The applicability of judicial estoppel is perhaps the single most interesting issue presented by these appeals. The original briefs filed in both appeals simply cry out for an answer to the question: “Isn't this argument the exact opposite of that argued in this party's briefs in the other appeal?” Responding to the cry, we asked the parties to file supplemental briefs addressing the issue that was ignored by everyone in the original briefing: “Does the doctrine of judicial estoppel operate to bar either or both of the appeals in this case?” After much reflection we have determined that, notwithstanding the tremendous temptation to penalize the parties for “playing fast and loose with the court” (Jackson v. County of Los Angeles (1997) 60 Cal.App.4th 171, 181, 70 Cal.Rptr.2d 96) the most judicious approach is to reach the merits of the parties' appeals. Therefore, we do not decide the applicability of the doctrine.
Summary and Disposition
In Beck's appeal (A092636) we affirm the trial court's entry of summary judgment in favor of Wecht. As a matter of law, as cocounsel representing the Stephenses in their action against General Motors, Wecht and Beck were not in a fiduciary relationship and owed each other no fiduciary duties. Wecht shall recover his costs on appeal.

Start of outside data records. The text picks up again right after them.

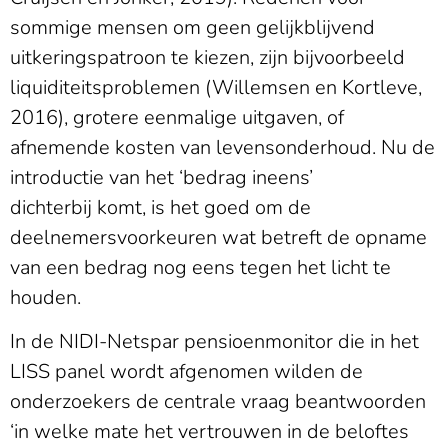
sommige mensen om geen gelijkblijvend
uitkeringspatroon te kiezen, zijn bijvoorbeeld
liquiditeitsproblemen (Willemsen en Kortleve,
2016), grotere eenmalige uitgaven, of
afnemende kosten van levensonderhoud. Nu de
introductie van het ‘bedrag ineens’
dichterbij komt, is het goed om de
deelnemersvoorkeuren wat betreft de opname
van een bedrag nog eens tegen het licht te
houden.
In de NIDI-Netspar pensioenmonitor die in het
LISS panel wordt afgenomen wilden de
onderzoekers de centrale vraag beantwoorden
‘in welke mate het vertrouwen in de beloftes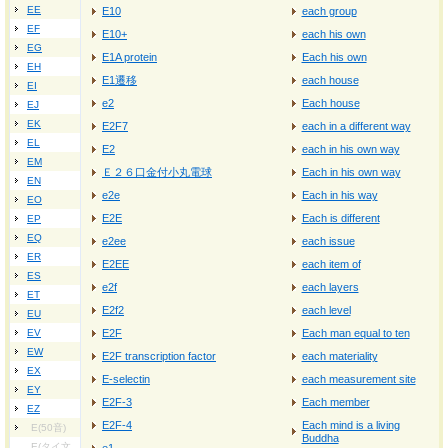
EE
E10
each group
EF
E10+
each his own
EG
E1A protein
Each his own
EH
E1遷移
each house
EI
e2
Each house
EJ
EK
E2F7
each in a different way
EL
E2
each in his own way
EM
Ｅ２６口金付小丸電球
Each in his own way
EN
e2e
Each in his way
EO
E2E
Each is different
EP
EQ
e2ee
each issue
ER
E2EE
each item of
ES
e2f
each layers
ET
E2f2
each level
EU
EV
E2F
Each man equal to ten
EW
E2F transcription factor
each materiality
EX
E-selectin
each measurement site
EY
E2F-3
Each member
EZ
E2F-4
Each mind is a living
E(50音)
Buddha
E(タイ文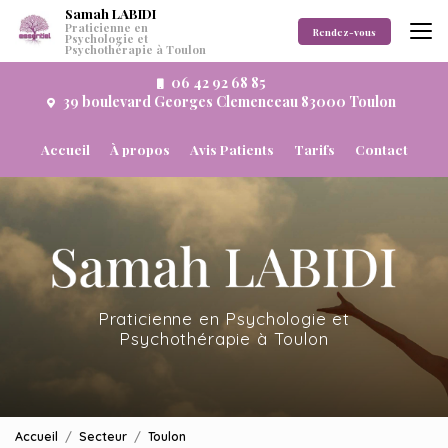
Aller
Samah LABIDI
Praticienne en
au
Rendez-vous
Psychologie et
Psychothérapie à Toulon
contenu
principal
06 42 92 68 85
39 boulevard Georges Clemenceau 83000 Toulon
Navigation secondaire
Accueil
À propos
Avis Patients
Tarifs
Contact
Praticienne en Psychologie et
Psychothérapie à Toulon
Accueil
Secteur
Toulon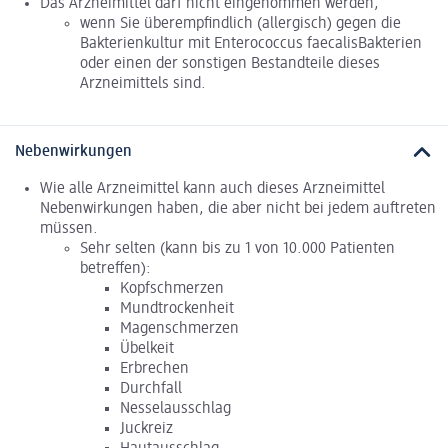
Das Arzneimittel darf nicht eingenommen werden,
wenn Sie überempfindlich (allergisch) gegen die
Bakterienkultur mit Enterococcus faecalisBakterien
oder einen der sonstigen Bestandteile dieses
Arzneimittels sind.
Nebenwirkungen
Wie alle Arzneimittel kann auch dieses Arzneimittel
Nebenwirkungen haben, die aber nicht bei jedem auftreten
müssen.
Sehr selten (kann bis zu 1 von 10.000 Patienten
betreffen):
Kopfschmerzen
Mundtrockenheit
Magenschmerzen
Übelkeit
Erbrechen
Durchfall
Nesselausschlag
Juckreiz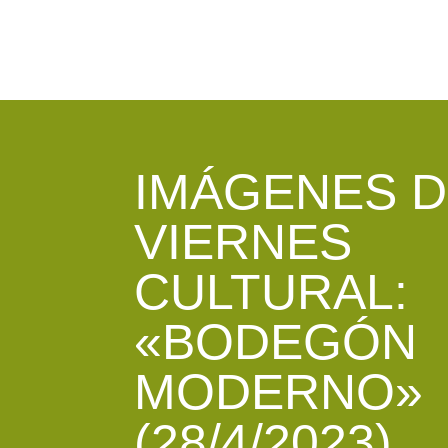
IMÁGENES D
VIERNES
CULTURAL:
«BODEGÓN
MODERNO»
(28/4/2023)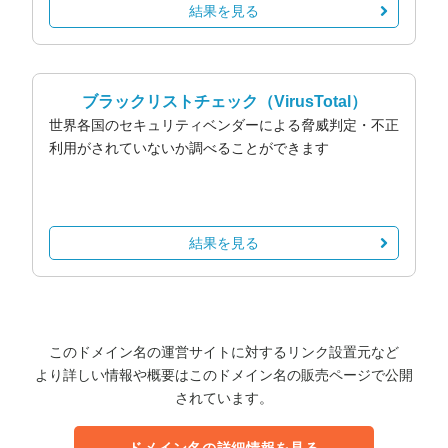
結果を見る
ブラックリストチェック
（VirusTotal）
世界各国のセキュリティベンダーによる脅威判定・不正
利用がされていないか調べることができます
結果を見る
このドメイン名の運営サイトに対するリンク設置元など
より詳しい情報や概要はこのドメイン名の販売ページで公開
されています。
ドメイン名の詳細情報を見る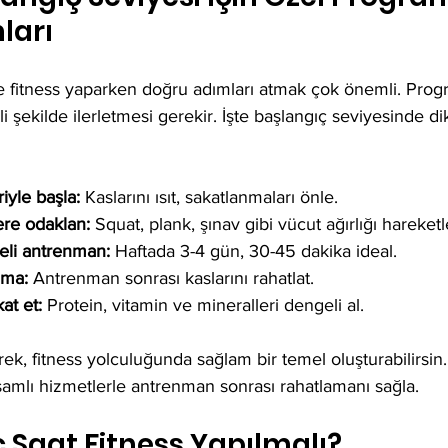
ları
e fitness yaparken doğru adımları atmak çok önemli. Prog
i şekilde ilerletmesi gerekir. İşte başlangıç seviyesinde d
iyle başla:
 Kaslarını ısıt, sakatlanmaları önle.  
ere odaklan:
 Squat, plank, şınav gibi vücut ağırlığı hareketl
eli antrenman:
 Haftada 3-4 gün, 30-45 dakika ideal.  
uma:
 Antrenman sonrası kaslarını rahatlat.  
at et:
 Protein, vitamin ve mineralleri dengeli al.  
ek, fitness yolculuğunda sağlam bir temel oluşturabilirsin.
amlı hizmetlerle antrenman sonrası rahatlamanı sağla.
 Saat Fitness Yapılmalı?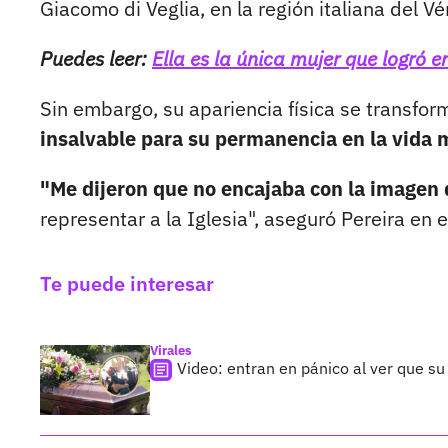
Giacomo di Veglia, en la región italiana del Vé
Puedes leer:
Ella es la única mujer que logró e
Sin embargo, su apariencia física se transfor
insalvable para su permanencia en la vida 
"Me dijeron que no encajaba con la imagen
representar a la Iglesia", aseguró Pereira en 
Te puede interesar
Virales
Video: entran en pánico al ver que su 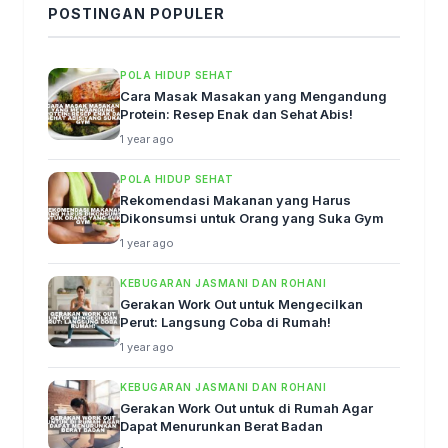
POSTINGAN POPULER
POLA HIDUP SEHAT
Cara Masak Masakan yang Mengandung
Protein: Resep Enak dan Sehat Abis!
1 year ago
POLA HIDUP SEHAT
Rekomendasi Makanan yang Harus
Dikonsumsi untuk Orang yang Suka Gym
1 year ago
KEBUGARAN JASMANI DAN ROHANI
Gerakan Work Out untuk Mengecilkan
Perut: Langsung Coba di Rumah!
1 year ago
KEBUGARAN JASMANI DAN ROHANI
Gerakan Work Out untuk di Rumah Agar
Dapat Menurunkan Berat Badan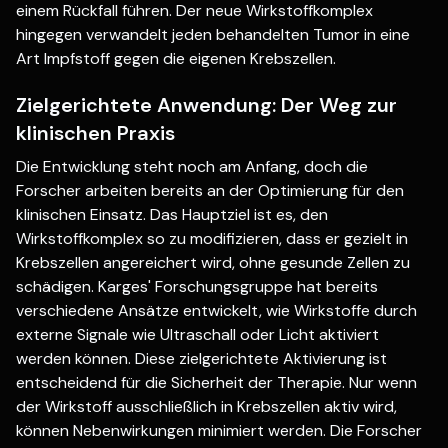
einem Rückfall führen. Der neue Wirkstoffkomplex
hingegen verwandelt jeden behandelten Tumor in eine
Art Impfstoff gegen die eigenen Krebszellen.
Zielgerichtete Anwendung: Der Weg zur
klinischen Praxis
Die Entwicklung steht noch am Anfang, doch die
Forscher arbeiten bereits an der Optimierung für den
klinischen Einsatz. Das Hauptziel ist es, den
Wirkstoffkomplex so zu modifizieren, dass er gezielt in
Krebszellen angereichert wird, ohne gesunde Zellen zu
schädigen. Karges' Forschungsgruppe hat bereits
verschiedene Ansätze entwickelt, wie Wirkstoffe durch
externe Signale wie Ultraschall oder Licht aktiviert
werden können. Diese zielgerichtete Aktivierung ist
entscheidend für die Sicherheit der Therapie. Nur wenn
der Wirkstoff ausschließlich in Krebszellen aktiv wird,
können Nebenwirkungen minimiert werden. Die Forscher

In American Equity's appeal (A092221) we affirm the trial court's entry of summary judgment in favor of Beck. The attorneys involved in the prosecution of the Stephenses' actions were not parties to a joint venture agreement. Accordingly, American Equity's claim for statutory contribution under partnership principles failed. Beck shall recover his costs on appeal.
1. Formerly Corporations Code section 15001 et seq.
2. American Equity misses the point in this appeal, but nails it in responding to Beck's appeal. There it argues that the issue of the potential for conflict between cocounsel “cannot be viewed retroactively, as it is the potential for conflict from the outset that precludes the development of a fiduciary relationship between the attorneys, and leaves each of them free to consider only the interests of the client during the course of his or her representation.” (Italics in original.) We discuss the doctrine of judicial estoppel below.
3. As noted above, some authorities include in the list of elements the existence of a fiduciary relationship. (See, e.g., Stilwell, supra, 178 Cal.App.2d at p. 618, 3 Cal.Rptr. 285.)
HORNER, J.* FN* Judge of the Superior Court of Alameda County, assigned by the Chief Justice pursuant to article VI, section 6 of the California Constitution.
McGUINESS, P.J., and CORRIGAN, J., concur.